» The problem
Format all of the rows below as a numbered list, leaving out any blank lines.
## Begin Data listing
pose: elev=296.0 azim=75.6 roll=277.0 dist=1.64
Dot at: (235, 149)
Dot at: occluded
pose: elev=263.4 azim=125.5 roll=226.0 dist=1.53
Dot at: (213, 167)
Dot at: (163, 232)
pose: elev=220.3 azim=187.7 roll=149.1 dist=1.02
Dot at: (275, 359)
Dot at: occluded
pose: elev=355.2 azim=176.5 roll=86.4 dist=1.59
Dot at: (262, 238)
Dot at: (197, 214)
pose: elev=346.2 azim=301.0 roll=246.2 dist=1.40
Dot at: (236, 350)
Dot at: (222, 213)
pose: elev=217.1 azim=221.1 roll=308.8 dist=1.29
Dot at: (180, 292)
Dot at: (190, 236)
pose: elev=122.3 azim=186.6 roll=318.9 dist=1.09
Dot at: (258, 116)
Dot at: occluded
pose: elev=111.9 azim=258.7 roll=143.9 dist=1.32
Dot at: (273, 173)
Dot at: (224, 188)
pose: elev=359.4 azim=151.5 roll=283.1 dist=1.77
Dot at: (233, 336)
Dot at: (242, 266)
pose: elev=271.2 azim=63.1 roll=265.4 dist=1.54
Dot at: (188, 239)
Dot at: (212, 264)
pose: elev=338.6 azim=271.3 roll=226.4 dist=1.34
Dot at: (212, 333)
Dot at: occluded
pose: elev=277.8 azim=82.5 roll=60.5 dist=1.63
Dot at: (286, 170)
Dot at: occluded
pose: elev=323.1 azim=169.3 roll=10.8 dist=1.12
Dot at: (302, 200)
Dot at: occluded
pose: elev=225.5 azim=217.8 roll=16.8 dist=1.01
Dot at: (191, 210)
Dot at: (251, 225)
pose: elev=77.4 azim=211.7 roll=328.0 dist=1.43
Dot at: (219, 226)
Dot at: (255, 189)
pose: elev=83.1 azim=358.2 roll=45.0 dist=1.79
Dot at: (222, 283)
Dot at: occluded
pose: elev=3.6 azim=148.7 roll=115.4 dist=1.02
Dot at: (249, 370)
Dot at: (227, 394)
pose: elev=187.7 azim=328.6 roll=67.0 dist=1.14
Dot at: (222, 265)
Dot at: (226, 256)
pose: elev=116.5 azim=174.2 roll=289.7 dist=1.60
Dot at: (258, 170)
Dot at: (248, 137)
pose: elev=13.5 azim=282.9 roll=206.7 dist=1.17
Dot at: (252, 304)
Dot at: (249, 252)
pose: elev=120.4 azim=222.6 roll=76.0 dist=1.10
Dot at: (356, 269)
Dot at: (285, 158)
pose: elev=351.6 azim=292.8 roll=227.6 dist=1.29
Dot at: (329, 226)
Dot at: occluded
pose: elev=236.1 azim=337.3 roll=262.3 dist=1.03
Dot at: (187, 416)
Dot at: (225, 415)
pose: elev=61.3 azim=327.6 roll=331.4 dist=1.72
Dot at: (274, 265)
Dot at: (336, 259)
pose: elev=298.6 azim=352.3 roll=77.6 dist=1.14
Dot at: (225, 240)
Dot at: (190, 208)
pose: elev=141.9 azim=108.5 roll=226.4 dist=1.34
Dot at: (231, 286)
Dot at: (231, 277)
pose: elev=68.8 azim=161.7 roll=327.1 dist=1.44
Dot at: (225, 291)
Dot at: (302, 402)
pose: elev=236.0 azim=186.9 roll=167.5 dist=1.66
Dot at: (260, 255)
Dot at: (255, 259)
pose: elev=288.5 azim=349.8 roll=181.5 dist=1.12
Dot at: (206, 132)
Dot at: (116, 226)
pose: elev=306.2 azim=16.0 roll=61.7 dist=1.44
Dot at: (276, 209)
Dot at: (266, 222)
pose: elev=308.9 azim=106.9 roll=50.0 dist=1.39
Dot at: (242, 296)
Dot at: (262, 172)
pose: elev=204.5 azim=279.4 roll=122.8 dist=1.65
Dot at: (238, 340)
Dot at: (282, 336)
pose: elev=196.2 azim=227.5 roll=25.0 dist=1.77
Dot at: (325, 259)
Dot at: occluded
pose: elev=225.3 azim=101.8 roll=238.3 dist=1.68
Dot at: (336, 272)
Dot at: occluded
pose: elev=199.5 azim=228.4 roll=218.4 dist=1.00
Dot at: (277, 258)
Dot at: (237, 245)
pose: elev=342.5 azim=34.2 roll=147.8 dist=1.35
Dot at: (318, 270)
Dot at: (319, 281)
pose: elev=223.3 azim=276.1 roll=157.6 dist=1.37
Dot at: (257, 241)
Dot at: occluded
## End Data listing
» Finished exercise
1. pose: elev=296.0 azim=75.6 roll=277.0 dist=1.64
2. Dot at: (235, 149)
3. Dot at: occluded
4. pose: elev=263.4 azim=125.5 roll=226.0 dist=1.53
5. Dot at: (213, 167)
6. Dot at: (163, 232)
7. pose: elev=220.3 azim=187.7 roll=149.1 dist=1.02
8. Dot at: (275, 359)
9. Dot at: occluded
10. pose: elev=355.2 azim=176.5 roll=86.4 dist=1.59
11. Dot at: (262, 238)
12. Dot at: (197, 214)
13. pose: elev=346.2 azim=301.0 roll=246.2 dist=1.40
14. Dot at: (236, 350)
15. Dot at: (222, 213)
16. pose: elev=217.1 azim=221.1 roll=308.8 dist=1.29
17. Dot at: (180, 292)
18. Dot at: (190, 236)
19. pose: elev=122.3 azim=186.6 roll=318.9 dist=1.09
20. Dot at: (258, 116)
21. Dot at: occluded
22. pose: elev=111.9 azim=258.7 roll=143.9 dist=1.32
23. Dot at: (273, 173)
24. Dot at: (224, 188)
25. pose: elev=359.4 azim=151.5 roll=283.1 dist=1.77
26. Dot at: (233, 336)
27. Dot at: (242, 266)
28. pose: elev=271.2 azim=63.1 roll=265.4 dist=1.54
29. Dot at: (188, 239)
30. Dot at: (212, 264)
31. pose: elev=338.6 azim=271.3 roll=226.4 dist=1.34
32. Dot at: (212, 333)
33. Dot at: occluded
34. pose: elev=277.8 azim=82.5 roll=60.5 dist=1.63
35. Dot at: (286, 170)
36. Dot at: occluded
37. pose: elev=323.1 azim=169.3 roll=10.8 dist=1.12
38. Dot at: (302, 200)
39. Dot at: occluded
40. pose: elev=225.5 azim=217.8 roll=16.8 dist=1.01
41. Dot at: (191, 210)
42. Dot at: (251, 225)
43. pose: elev=77.4 azim=211.7 roll=328.0 dist=1.43
44. Dot at: (219, 226)
45. Dot at: (255, 189)
46. pose: elev=83.1 azim=358.2 roll=45.0 dist=1.79
47. Dot at: (222, 283)
48. Dot at: occluded
49. pose: elev=3.6 azim=148.7 roll=115.4 dist=1.02
50. Dot at: (249, 370)
51. Dot at: (227, 394)
52. pose: elev=187.7 azim=328.6 roll=67.0 dist=1.14
53. Dot at: (222, 265)
54. Dot at: (226, 256)
55. pose: elev=116.5 azim=174.2 roll=289.7 dist=1.60
56. Dot at: (258, 170)
57. Dot at: (248, 137)
58. pose: elev=13.5 azim=282.9 roll=206.7 dist=1.17
59. Dot at: (252, 304)
60. Dot at: (249, 252)
61. pose: elev=120.4 azim=222.6 roll=76.0 dist=1.10
62. Dot at: (356, 269)
63. Dot at: (285, 158)
64. pose: elev=351.6 azim=292.8 roll=227.6 dist=1.29
65. Dot at: (329, 226)
66. Dot at: occluded
67. pose: elev=236.1 azim=337.3 roll=262.3 dist=1.03
68. Dot at: (187, 416)
69. Dot at: (225, 415)
70. pose: elev=61.3 azim=327.6 roll=331.4 dist=1.72
71. Dot at: (274, 265)
72. Dot at: (336, 259)
73. pose: elev=298.6 azim=352.3 roll=77.6 dist=1.14
74. Dot at: (225, 240)
75. Dot at: (190, 208)
76. pose: elev=141.9 azim=108.5 roll=226.4 dist=1.34
77. Dot at: (231, 286)
78. Dot at: (231, 277)
79. pose: elev=68.8 azim=161.7 roll=327.1 dist=1.44
80. Dot at: (225, 291)
81. Dot at: (302, 402)
82. pose: elev=236.0 azim=186.9 roll=167.5 dist=1.66
83. Dot at: (260, 255)
84. Dot at: (255, 259)
85. pose: elev=288.5 azim=349.8 roll=181.5 dist=1.12
86. Dot at: (206, 132)
87. Dot at: (116, 226)
88. pose: elev=306.2 azim=16.0 roll=61.7 dist=1.44
89. Dot at: (276, 209)
90. Dot at: (266, 222)
91. pose: elev=308.9 azim=106.9 roll=50.0 dist=1.39
92. Dot at: (242, 296)
93. Dot at: (262, 172)
94. pose: elev=204.5 azim=279.4 roll=122.8 dist=1.65
95. Dot at: (238, 340)
96. Dot at: (282, 336)
97. pose: elev=196.2 azim=227.5 roll=25.0 dist=1.77
98. Dot at: (325, 259)
99. Dot at: occluded
100. pose: elev=225.3 azim=101.8 roll=238.3 dist=1.68
101. Dot at: (336, 272)
102. Dot at: occluded
103. pose: elev=199.5 azim=228.4 roll=218.4 dist=1.00
104. Dot at: (277, 258)
105. Dot at: (237, 245)
106. pose: elev=342.5 azim=34.2 roll=147.8 dist=1.35
107. Dot at: (318, 270)
108. Dot at: (319, 281)
109. pose: elev=223.3 azim=276.1 roll=157.6 dist=1.37
110. Dot at: (257, 241)
111. Dot at: occluded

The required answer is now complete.